Eric Chassefière & Laurent Grison, Peindre de son corps , L’amour sans fin
The Pillow-Book
Dans ces deux livres, Eric Chassefière dialogue avec les photographies de Laurent Grison. A priori, l’un proposerait des miroirs du dehors, l’autre le fuirait « ouvert à l’ombre », à la lumière du cœur. Mais, entre ces deux « regards », la blessure des mots se dit sur la surface des photos (elles-mêmes écorchées en estafilades). Tout se joue entre la nuit et le jour par le bal des mots dits et la magie des verticales colorées et parfois leurs brisures en noir et blanc. Les lecteurs de ces textes deviennent leurs voyeurs obligés.

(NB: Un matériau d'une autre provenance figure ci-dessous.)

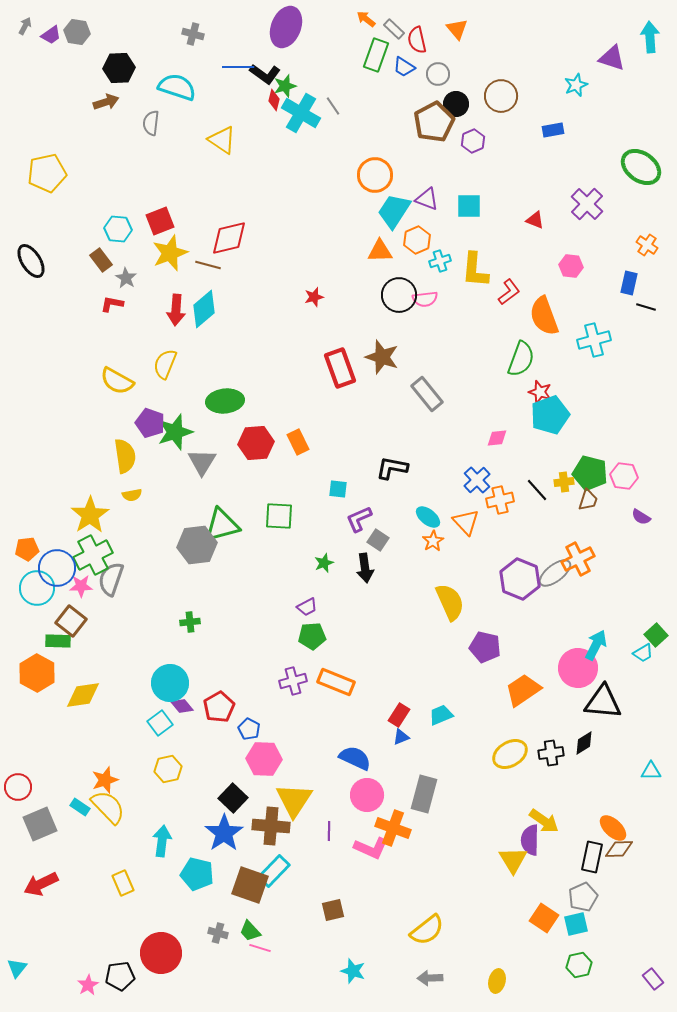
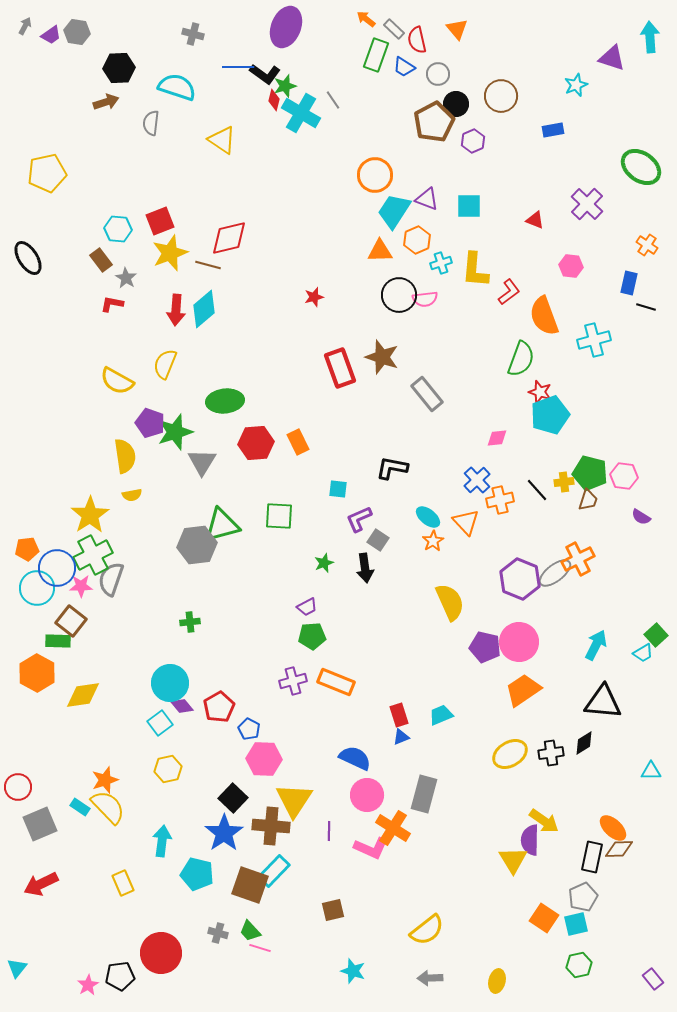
gray line at (333, 106): moved 6 px up
black ellipse at (31, 261): moved 3 px left, 3 px up
cyan cross at (440, 261): moved 1 px right, 2 px down
pink circle at (578, 668): moved 59 px left, 26 px up
red rectangle at (399, 715): rotated 50 degrees counterclockwise
orange cross at (393, 828): rotated 12 degrees clockwise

Au-delà des paysages (ou des abstractions de Laurent Grison), Chassefiere projette sur la femme, son corps, son âme ce qu’il en dit. Les voici soumis à ce flux et démultipliés car ces deux créateurs conjugués provoquent une relation profondément spirituelle, aussi ailée que charnelle et érotique – entre dentelles et ciel. Parfois, l’amour demeure pudique et presque platonique comme si la femme était nue de nuées. Mais ici, la poésie et la photographie dérangent car il n’est pas jusqu’à la vulve parfois béante de s’ouvrir sur l’imaginaire. Dès lors, le lecteur est contraint de s’infiltrer plus que de s’enfoncer.
La vie s’y rattache – même dans des envolées où la mort rampe. Si bien qu’un miracle de l’amour peut chuter vers l’absence et le manque. L’accomplissement toutefois n’est pas oublié. Il est plus qu’une thématique : il devient la poésie et sa présence, et la photographie son essence. Ce qui est masqué dans les abîmes de l’être, les deux créateurs le révèlent en nous faisant participer à leur quête. Nous retrouvons par la surface des images et des mots l’épreuve de l’épaisseur humaine. Elle participe ici à une telle éclosion de l’âme et des ratés du corps. Mais l’inconscient s’ose en images et en mots. Les deux perdent de toute émolliente castration.
Entre la nuit et le jour, la couleur et le noir, ces deux livres rappellent à la rencontre impossible, au seuil infranchissable de l’incarnation et de l’âme. Si bien que le Pillow Book cher à Greenaway fait dans ces deux livres non écran mais frontière. Comme ce cinéaste, les deux auteurs connaissent leur obscur mais s’adressent toujours à lui par infusion. Nous dérivons parfois là où nous « entendons » et voyons de tels symptômes émis : ils sont aussi les nôtres là où sont évoqués écarts, ruptures et convulsions lentes.
jean-paul gavard-perret
Eric Chassefière, L’amour sans fin, sur des photographies de Laurent Grison, Semaph(o)re éditions, Collection Cahier Nomade, Québec, 2025, 72 p. – 14,00 €.
Eric Chassefière & Laurent Grison, Peindre de son corps, Editions Pourquoi viens-tu si tard ?, Nice, 2025, 78 p. – 13,00 €.